Sahebi Golnaz, Movahedi Parisa, Ebrahimi Masoumeh, Pahikkala Tapio, Plosila Juha, Tenhunen Hannu
Department of Future Technologies, University of Turku, Turku, FI-20014, Turun yliopisto, Finland.
Department of Future Technologies, University of Turku, Turku, FI-20014, Turun yliopisto, Finland.
Comput Biol Med. 2020 Oct;125:103974. doi: 10.1016/j.compbiomed.2020.103974. Epub 2020 Aug 20.

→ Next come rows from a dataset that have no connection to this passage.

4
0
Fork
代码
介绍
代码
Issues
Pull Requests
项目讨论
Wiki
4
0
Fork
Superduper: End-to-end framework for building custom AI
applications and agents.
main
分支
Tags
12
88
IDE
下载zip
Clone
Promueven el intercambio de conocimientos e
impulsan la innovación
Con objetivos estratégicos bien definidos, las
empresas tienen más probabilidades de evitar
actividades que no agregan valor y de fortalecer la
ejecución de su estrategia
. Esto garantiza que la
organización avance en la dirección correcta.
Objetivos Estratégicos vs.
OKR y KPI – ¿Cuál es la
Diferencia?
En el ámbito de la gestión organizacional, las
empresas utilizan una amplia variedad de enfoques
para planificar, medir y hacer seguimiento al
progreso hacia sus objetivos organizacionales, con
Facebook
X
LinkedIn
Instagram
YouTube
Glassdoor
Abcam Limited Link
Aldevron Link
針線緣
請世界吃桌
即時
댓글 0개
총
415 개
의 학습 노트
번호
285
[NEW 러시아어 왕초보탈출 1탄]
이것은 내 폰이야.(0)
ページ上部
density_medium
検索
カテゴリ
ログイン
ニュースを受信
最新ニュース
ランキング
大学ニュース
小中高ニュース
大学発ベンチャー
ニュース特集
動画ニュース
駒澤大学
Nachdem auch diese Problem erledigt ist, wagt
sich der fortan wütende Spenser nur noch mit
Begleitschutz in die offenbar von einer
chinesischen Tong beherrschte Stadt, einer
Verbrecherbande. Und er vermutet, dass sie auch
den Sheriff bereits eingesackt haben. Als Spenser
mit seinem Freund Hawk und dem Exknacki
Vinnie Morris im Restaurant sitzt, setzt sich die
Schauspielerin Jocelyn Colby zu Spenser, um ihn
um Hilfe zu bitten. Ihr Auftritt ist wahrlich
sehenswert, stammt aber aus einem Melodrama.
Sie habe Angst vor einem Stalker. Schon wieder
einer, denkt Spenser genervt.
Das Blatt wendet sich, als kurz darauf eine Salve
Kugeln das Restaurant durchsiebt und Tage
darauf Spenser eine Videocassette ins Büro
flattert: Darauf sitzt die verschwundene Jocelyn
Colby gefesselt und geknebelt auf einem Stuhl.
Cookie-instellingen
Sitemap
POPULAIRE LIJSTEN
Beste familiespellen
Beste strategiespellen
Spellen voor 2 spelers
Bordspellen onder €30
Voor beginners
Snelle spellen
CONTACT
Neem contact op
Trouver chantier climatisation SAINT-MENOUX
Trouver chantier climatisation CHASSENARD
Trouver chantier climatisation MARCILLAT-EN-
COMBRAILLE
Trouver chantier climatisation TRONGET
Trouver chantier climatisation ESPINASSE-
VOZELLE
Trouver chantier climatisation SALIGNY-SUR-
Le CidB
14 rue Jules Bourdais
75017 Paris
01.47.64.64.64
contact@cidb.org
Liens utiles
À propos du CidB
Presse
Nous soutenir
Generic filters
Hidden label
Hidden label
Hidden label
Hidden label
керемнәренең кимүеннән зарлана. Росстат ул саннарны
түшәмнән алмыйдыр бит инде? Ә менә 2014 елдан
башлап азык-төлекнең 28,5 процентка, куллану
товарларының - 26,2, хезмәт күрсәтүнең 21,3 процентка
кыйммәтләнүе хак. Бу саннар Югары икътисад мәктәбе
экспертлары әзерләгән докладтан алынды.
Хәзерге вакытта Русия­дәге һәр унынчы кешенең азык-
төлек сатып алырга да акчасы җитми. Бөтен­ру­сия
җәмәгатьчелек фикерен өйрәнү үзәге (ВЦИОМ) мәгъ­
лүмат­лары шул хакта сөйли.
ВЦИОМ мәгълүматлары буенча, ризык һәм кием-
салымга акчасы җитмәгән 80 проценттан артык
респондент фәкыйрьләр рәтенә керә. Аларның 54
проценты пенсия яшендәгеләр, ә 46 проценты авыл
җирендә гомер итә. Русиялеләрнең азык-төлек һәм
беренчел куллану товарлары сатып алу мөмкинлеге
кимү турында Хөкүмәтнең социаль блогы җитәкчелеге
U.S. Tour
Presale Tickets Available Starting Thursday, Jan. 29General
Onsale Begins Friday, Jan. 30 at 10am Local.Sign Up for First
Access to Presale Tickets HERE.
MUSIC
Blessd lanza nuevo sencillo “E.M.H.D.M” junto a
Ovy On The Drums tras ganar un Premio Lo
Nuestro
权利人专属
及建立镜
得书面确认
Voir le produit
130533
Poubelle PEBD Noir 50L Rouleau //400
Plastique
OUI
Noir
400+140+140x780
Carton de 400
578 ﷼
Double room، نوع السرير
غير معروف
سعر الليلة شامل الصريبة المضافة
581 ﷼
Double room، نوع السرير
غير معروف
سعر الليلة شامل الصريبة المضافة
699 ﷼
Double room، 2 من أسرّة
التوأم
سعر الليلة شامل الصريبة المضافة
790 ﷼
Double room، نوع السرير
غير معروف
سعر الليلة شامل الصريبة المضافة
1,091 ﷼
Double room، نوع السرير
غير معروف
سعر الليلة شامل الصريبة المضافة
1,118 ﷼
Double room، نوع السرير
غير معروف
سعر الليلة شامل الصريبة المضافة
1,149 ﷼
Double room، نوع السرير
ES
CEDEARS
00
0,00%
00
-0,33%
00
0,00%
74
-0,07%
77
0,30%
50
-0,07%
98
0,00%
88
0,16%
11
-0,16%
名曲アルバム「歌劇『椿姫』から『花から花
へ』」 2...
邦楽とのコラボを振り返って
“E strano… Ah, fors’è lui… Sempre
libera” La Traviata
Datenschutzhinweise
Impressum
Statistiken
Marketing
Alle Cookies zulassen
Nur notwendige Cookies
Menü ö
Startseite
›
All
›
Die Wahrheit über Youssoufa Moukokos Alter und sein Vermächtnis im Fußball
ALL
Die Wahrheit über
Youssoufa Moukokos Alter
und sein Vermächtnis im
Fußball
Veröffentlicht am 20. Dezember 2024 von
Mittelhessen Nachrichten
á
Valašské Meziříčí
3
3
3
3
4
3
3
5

In this paper, we propose a generalized wrapper-based feature selection, called GeFeS, which is based on a parallel new intelligent genetic algorithm (GA). The proposed GeFeS works properly under different numerical dataset dimensions and sizes, carefully tries to avoid overfitting and significantly enhances classification accuracy. To make the GA more accurate, robust and intelligent, we have proposed a new operator for features weighting, improved the mutation and crossover operators, and integrated nested cross-validation into the GA process to properly validate the learning model. The k-nearest neighbor (kNN) classifier is utilized to evaluate the goodness of selected features. We have evaluated the efficiency of GeFeS on various datasets selected from the UCI machine learning repository. The performance is compared with state-of-the-art classification and feature selection methods. The results demonstrate that GeFeS can significantly generalize the proposed multi-population intelligent genetic algorithm under different sizes of two-class and multi-class datasets. We have achieved the average classification accuracy of 95.83%, 97.62%, 99.02%, 98.51%, and 94.28% while reducing the number of features from 56 to 28, 34 to 18, 279 to 135, 30 to 16, and 19 to 9 under lung cancer, dermatology, arrhythmia, WDBC, and hepatitis, respectively.
在本文中,我们提出了一种基于包装器的广义特征选择方法,称为GeFeS,它基于一种并行的新型智能遗传算法(GA)。所提出的GeFeS在不同的数值数据集维度和大小下都能正常工作,仔细避免过拟合,并显著提高分类准确率。为了使GA更准确、更稳健和更智能,我们提出了一种新的特征加权算子,改进了变异和交叉算子,并将嵌套交叉验证集成到GA过程中以正确验证学习模型。使用k近邻(kNN)分类器来评估所选特征的优劣。我们在从UCI机器学习库中选择的各种数据集上评估了GeFeS的效率。将其性能与当前最先进的分类和特征选择方法进行了比较。结果表明,GeFeS可以在不同大小的二类和多类数据集下显著推广所提出的多种群智能遗传算法。在肺癌、皮肤病学、心律失常、WDBC和肝炎数据集上,我们分别将特征数量从56个减少到28个、34个减少到18个、279个减少到135个、30个减少到16个以及19个减少到9个,同时实现了95.83%、97.62%、99.02%、98.51%和94.28%的平均分类准确率。